GOAL OF THE EXERCISE
Which lines of the data below hold "wall"? Copy each of them.

··· RECORD EXCERPTS

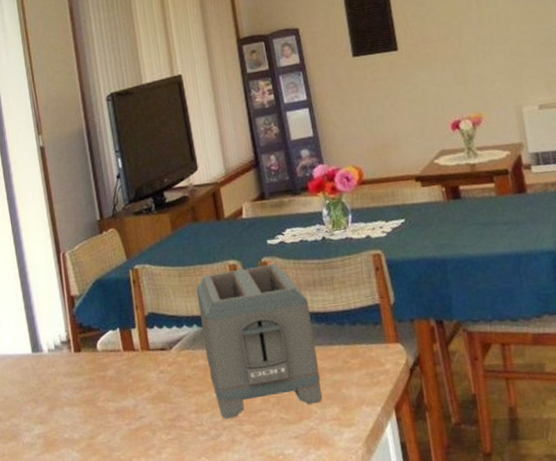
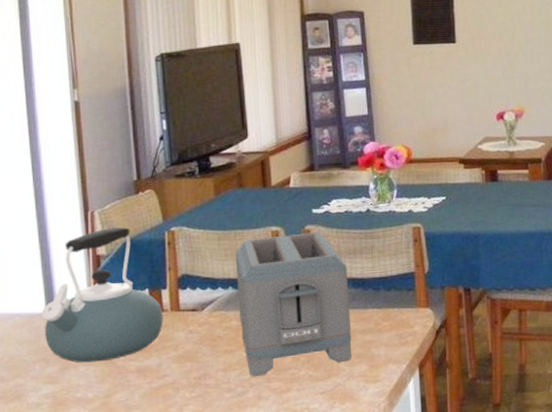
kettle: none [27,267,136,404] -> present [41,227,163,363]

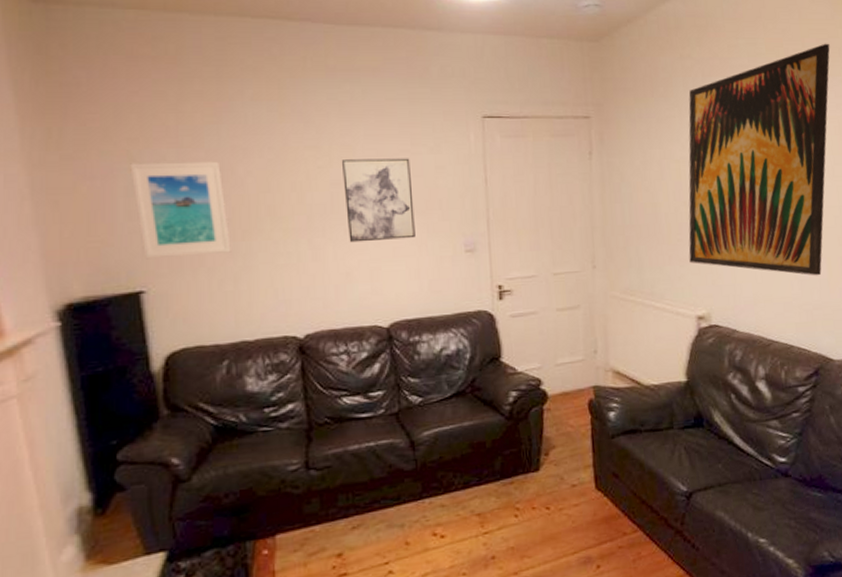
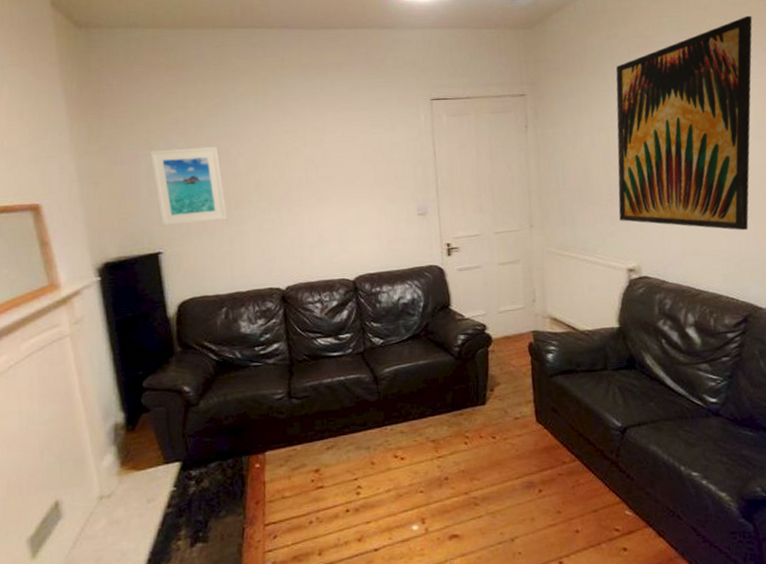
wall art: present [342,158,415,243] -> none [314,137,376,210]

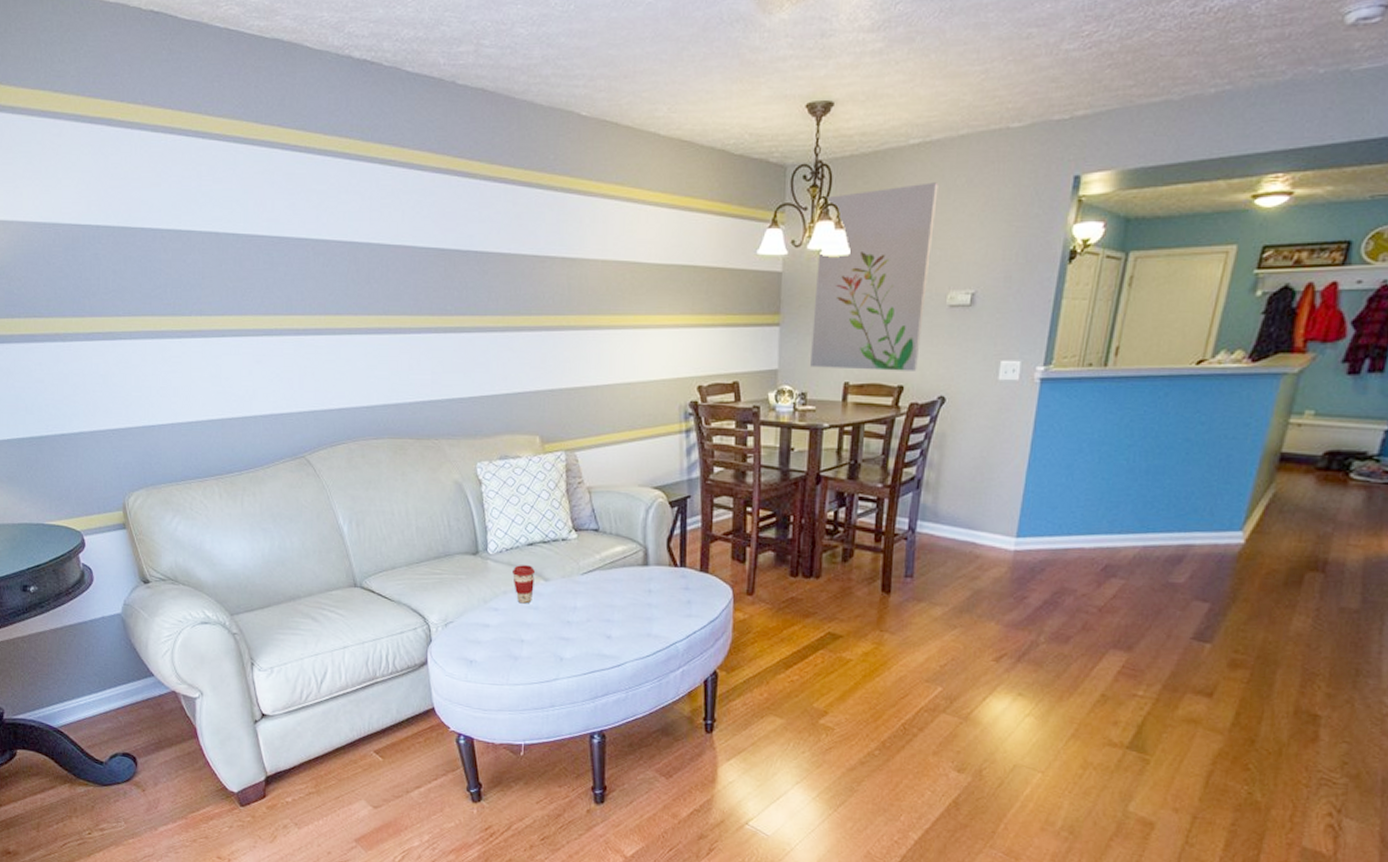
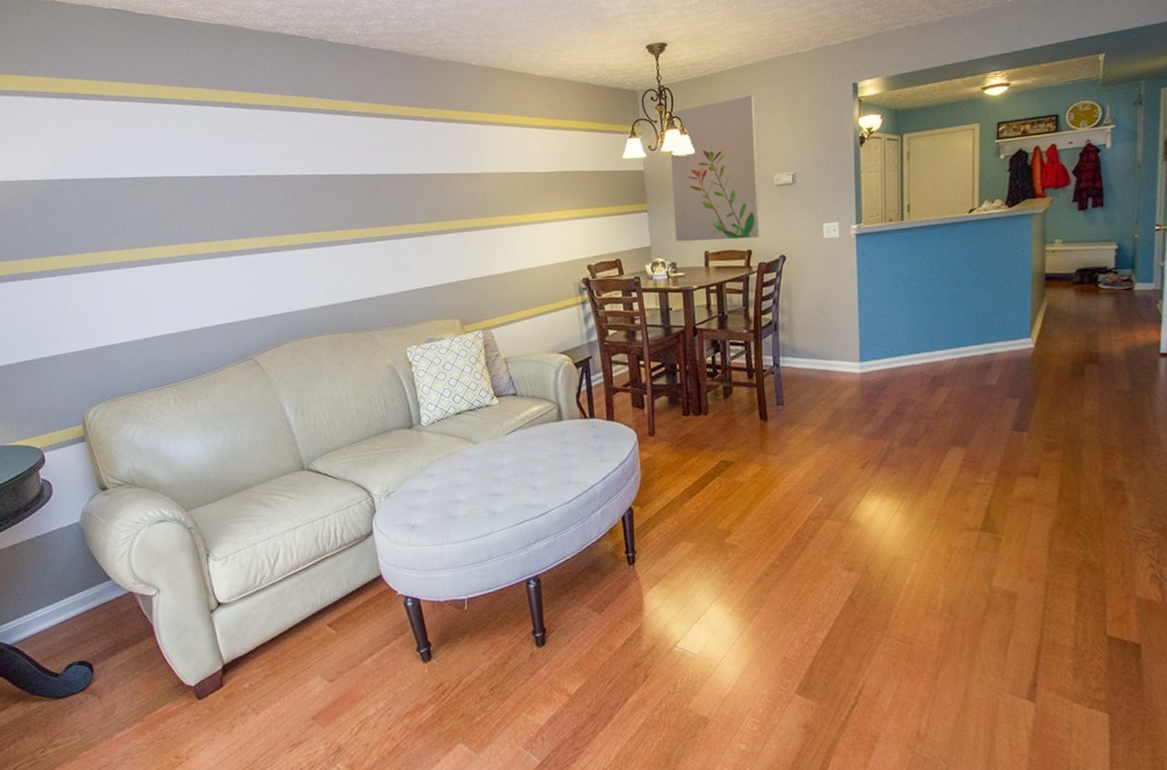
coffee cup: present [512,565,536,604] -> none [445,432,465,467]

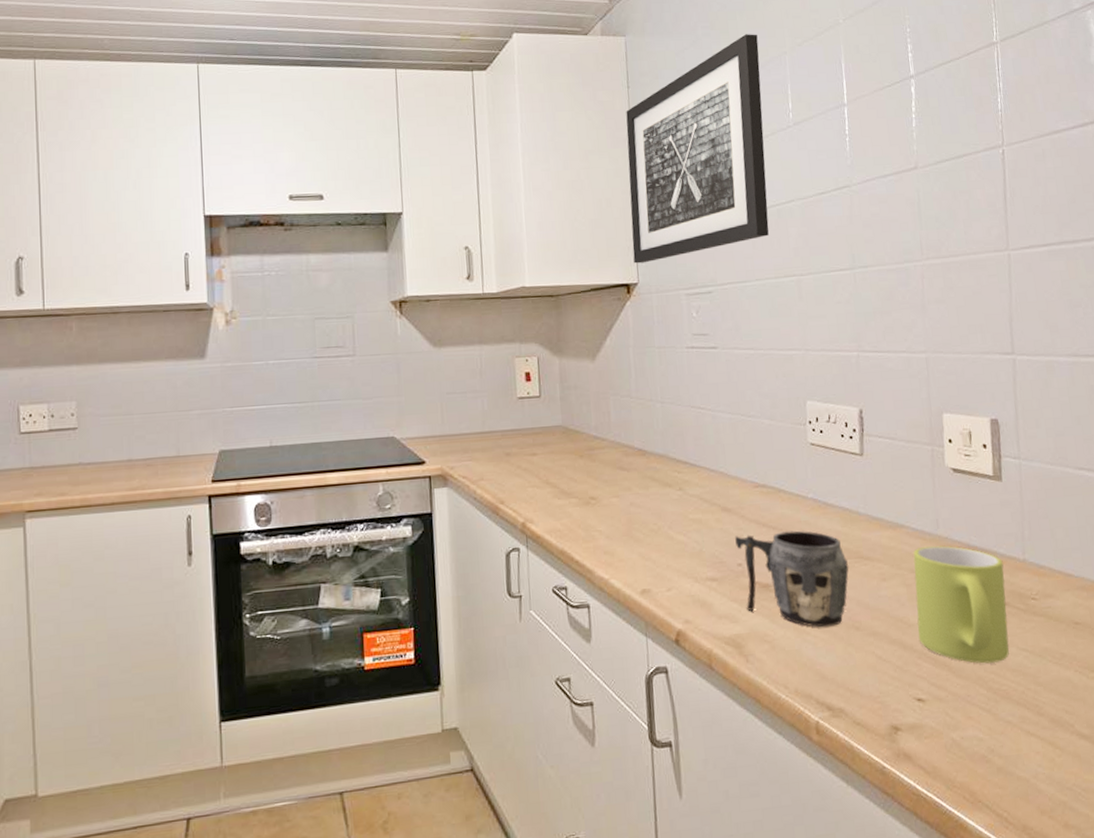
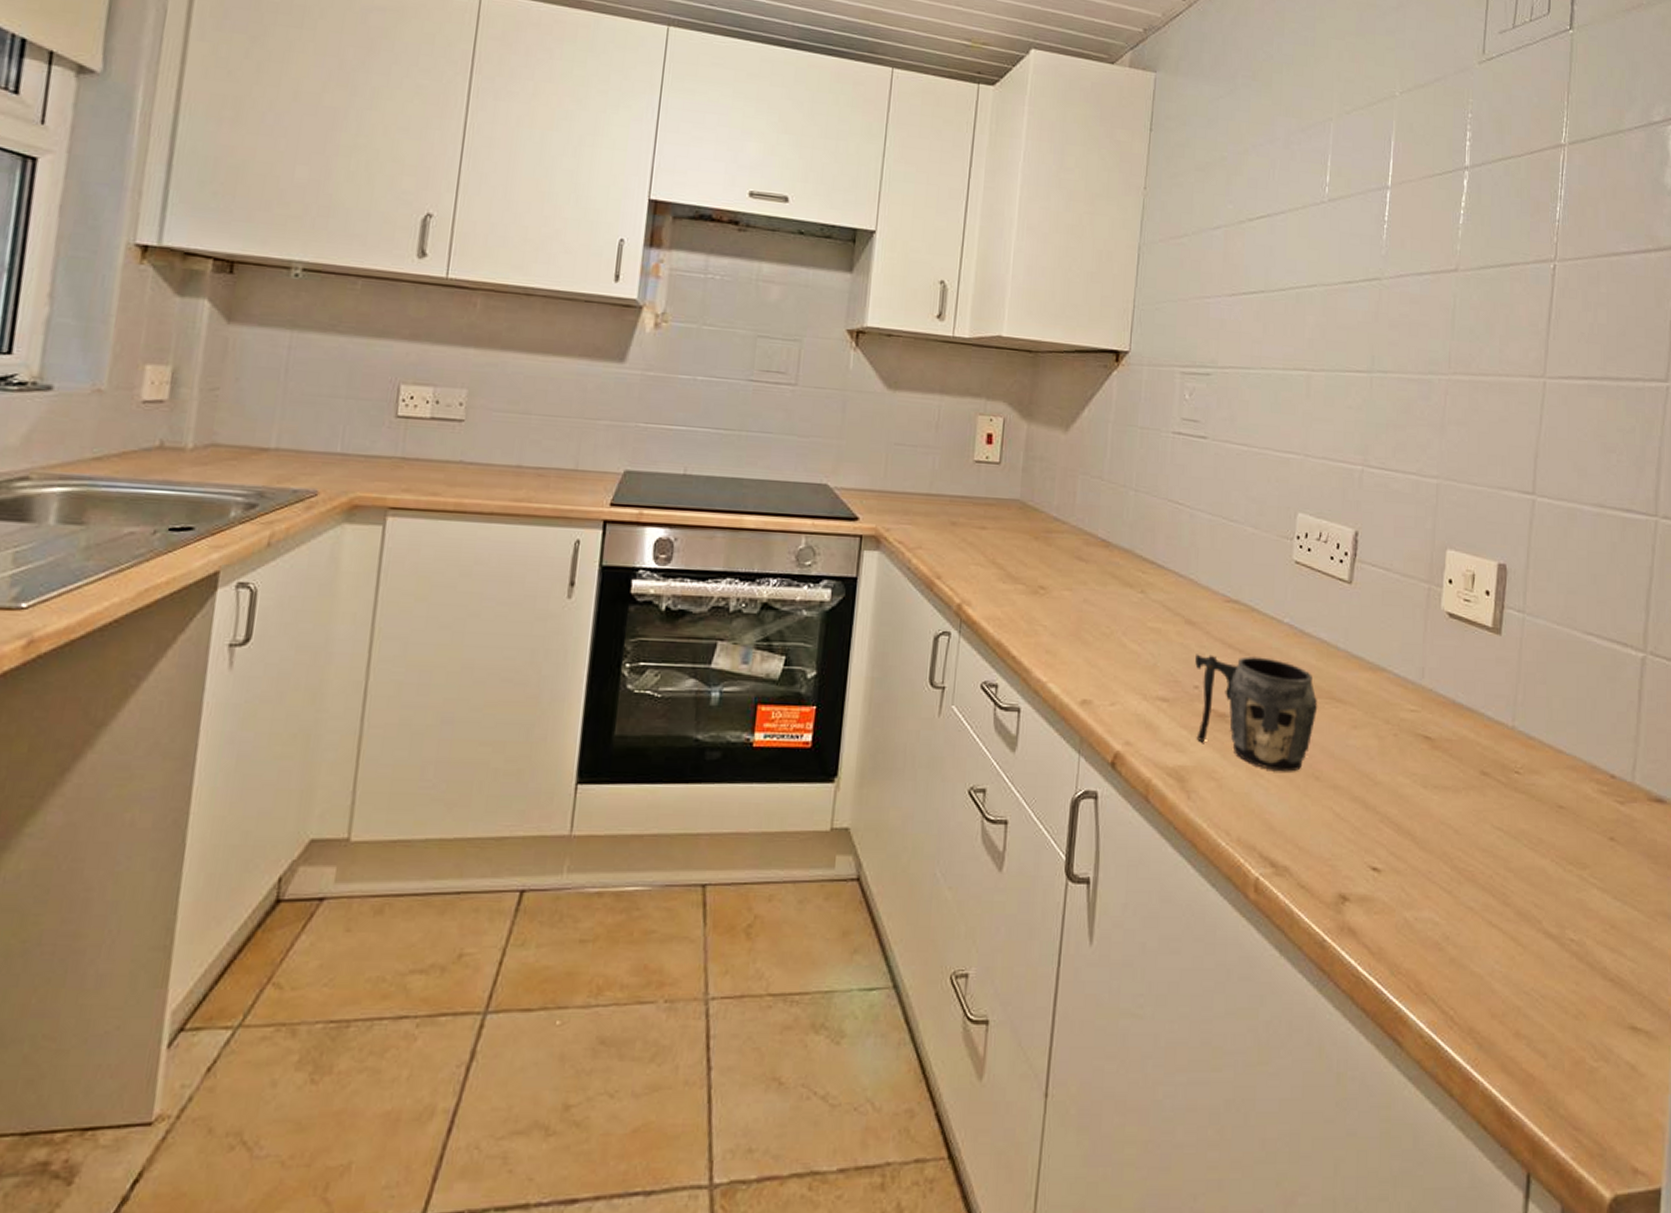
wall art: present [626,34,769,264] -> none [1128,91,1303,331]
mug: present [913,545,1009,664] -> none [1383,696,1489,840]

······

EXERCISE RESPONSE
wall art: present [342,158,415,243] -> none [314,137,376,210]
wall art: present [626,34,769,264] -> none [1128,91,1303,331]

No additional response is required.